May 1 (Bloomberg) -- Royal Dutch Shell Plc. and Mitsubishi Corp. started operations at a $17-billion joint venture to capture gas from some of Iraq’s largest oil fields.
The Basrah Gas Co. project, the biggest of its kind, captures so-called associated gas flared from the southern oil fields of Rumaila, West Qurna-1 and Zubair, according to a statement on Shell’s website. Iraq’s state-owned South Gas Co. holds a 51 percent stake in the 25-year venture, while Shell owns 44 percent and Mitsubishi the remainder.
“Basrah produces only around 1 billion cubic feet a day of associated gas and some 700 million cubic feet are being flared, which is wasting millions of dollars of the country’s resources,” Ali Khudair, director general of South Gas, said in the statement. The project will help eliminate flaring and provide fuel to industries, power generation as well as income to the state, he said.

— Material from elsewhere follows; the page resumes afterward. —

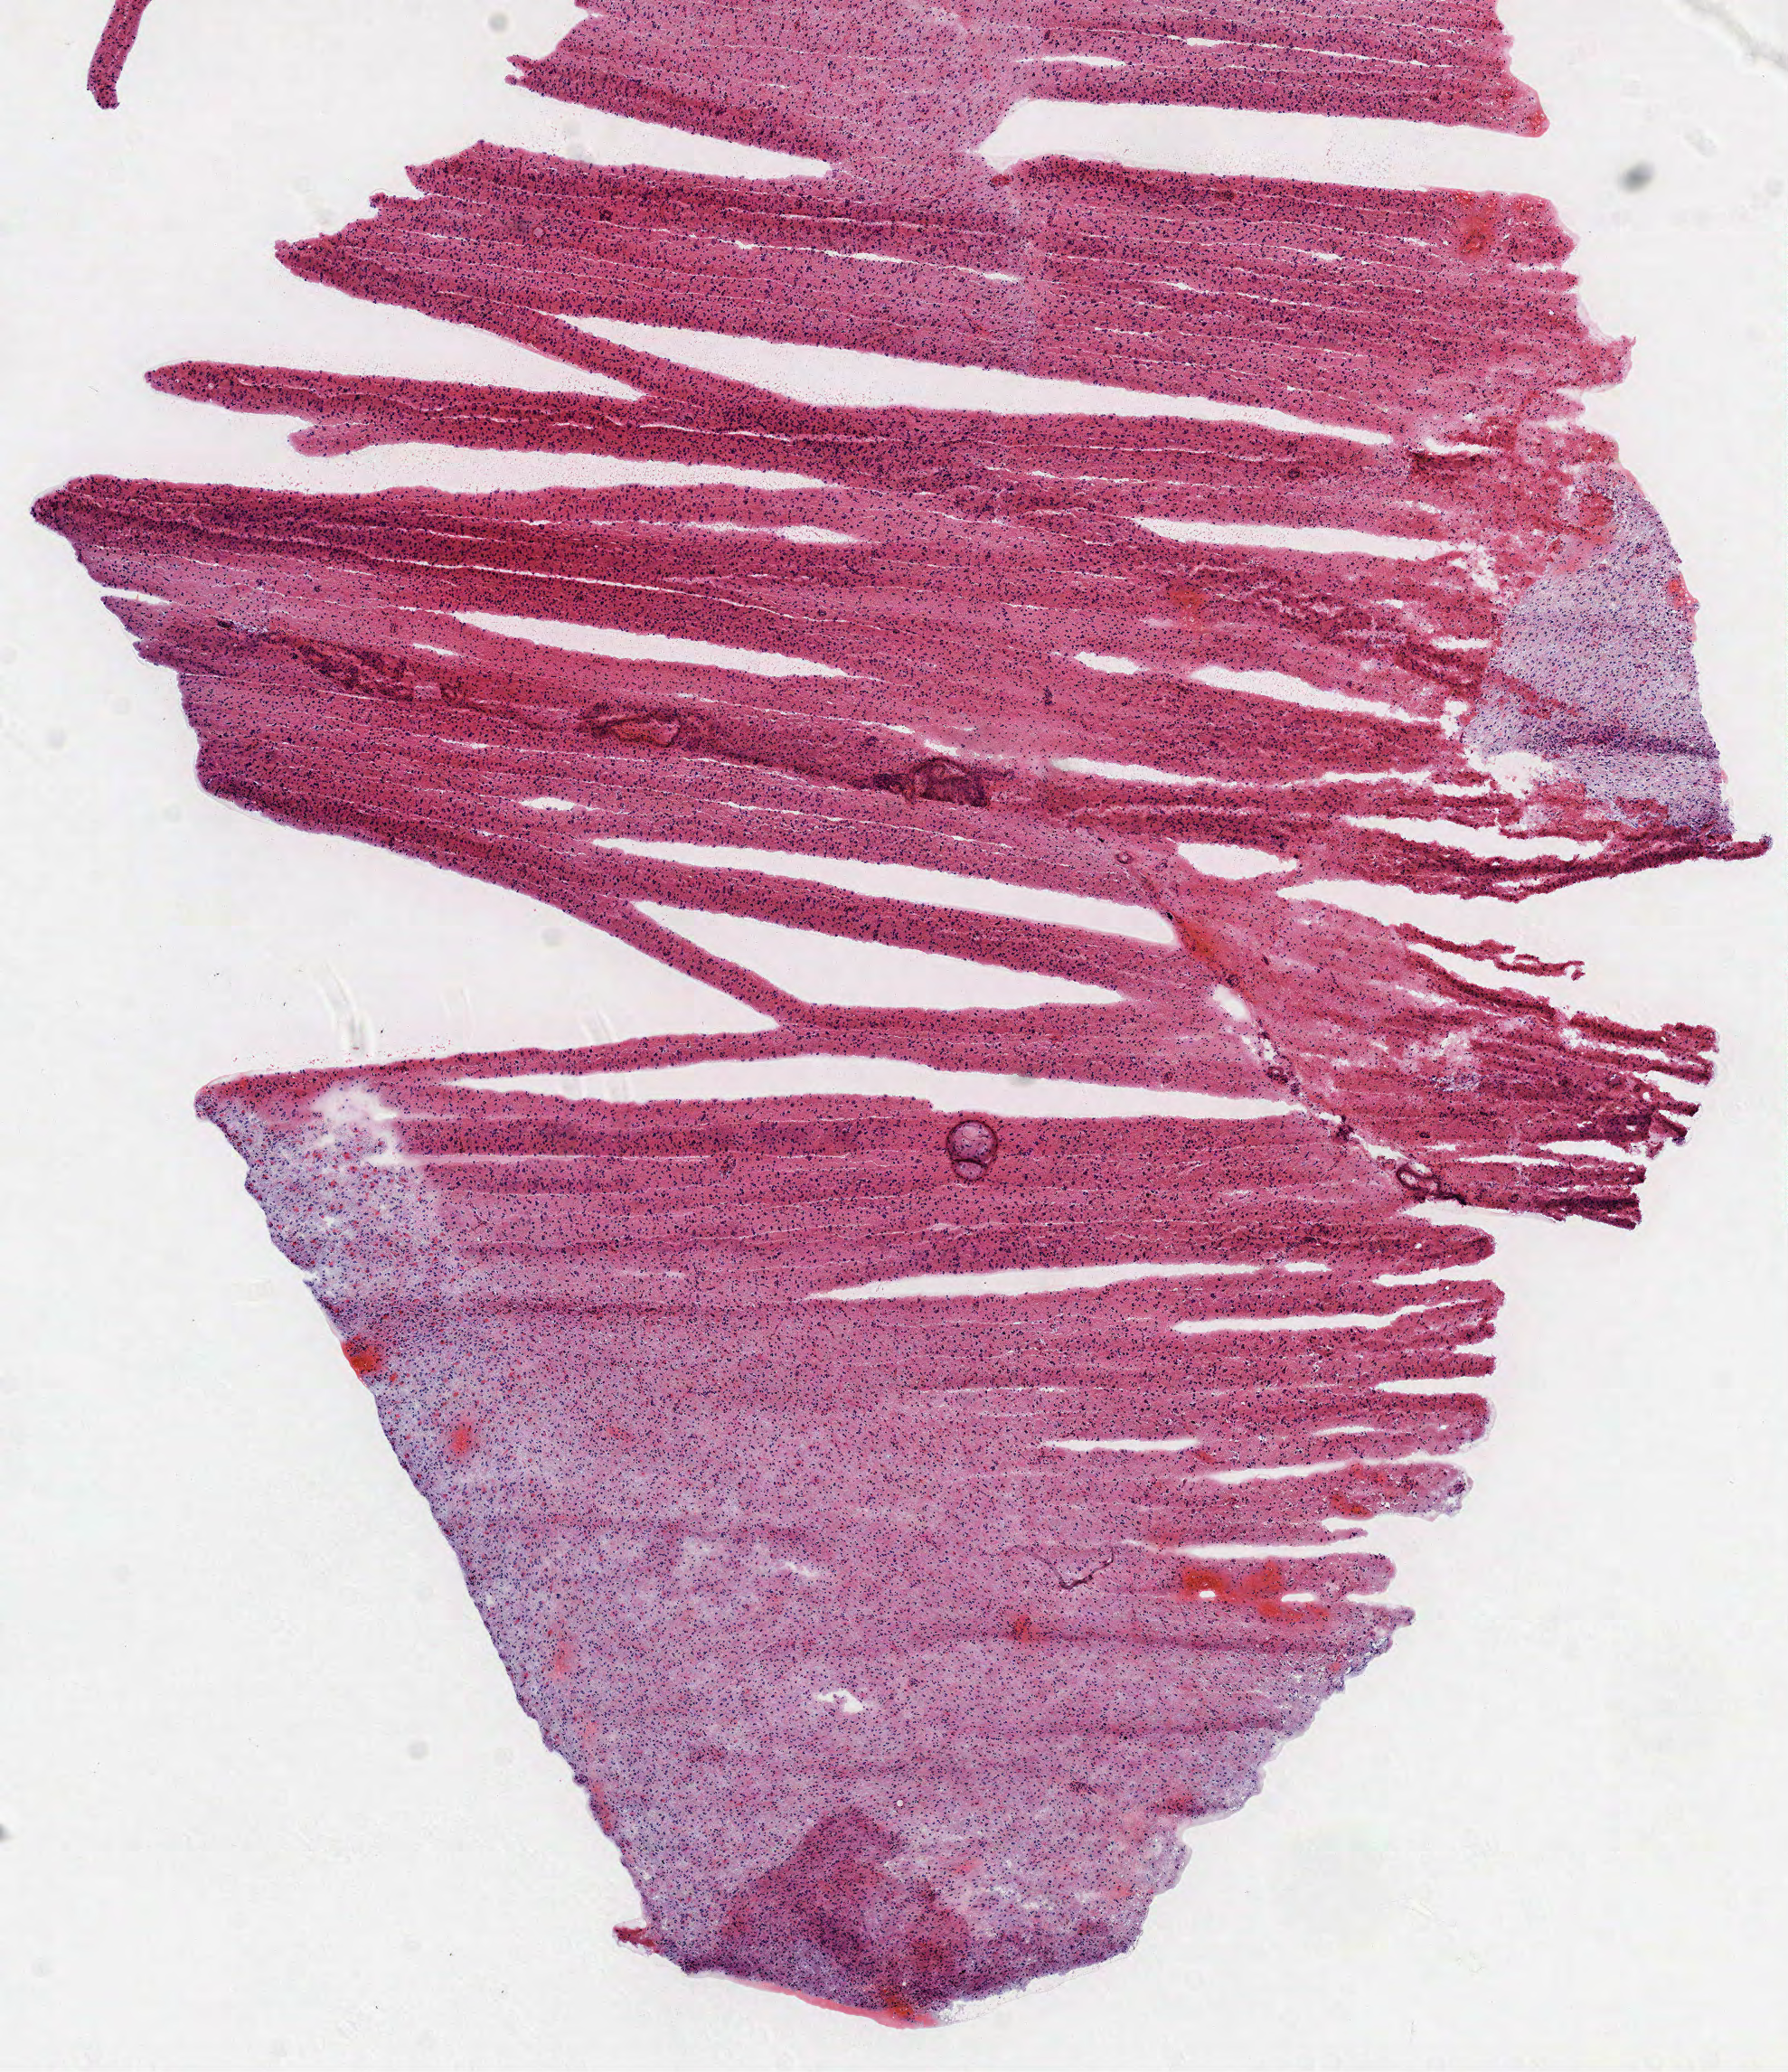
H&E-stained whole-slide image — a low-resolution overview of the entire scanned area, about 8.0 x 9.2 mm, frozen section from the top of the tissue portion, sample: primary tumour, brain. Male patient; age at initial diagnosis 38 years.
Histologic diagnosis: Mixed glioma (cerebrum).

Iraq, which holds the world’s fifth-largest oil reserves, sought foreign investors to increase gas output to end power outages and supply electricity stations, which suffered from decades of war and economic sanctions. The country’s power grid remains unable to meet domestic demand 10 years after the U.S.- led invasion that toppled Saddam Hussein. The government plans to export gas after it has satisfied domestic demand.
Basrah Gas will upgrade current facilities and build new assets to increase production capacity to 2 billion cubic feet a day from 400 million cubic feet a day, Shell said in the statement. “A number of critical projects have already started, like the new power plant at the Khor Al Zubair gas plant, compressor stations in North Rumaila, as well as leasing compressors to reduce gas flaring in the Zubair field.”
The project, the largest gas project in Iraq’s history, also includes the option to build a liquefied gas plant for potential export once domestic energy needs are met, according to the statement.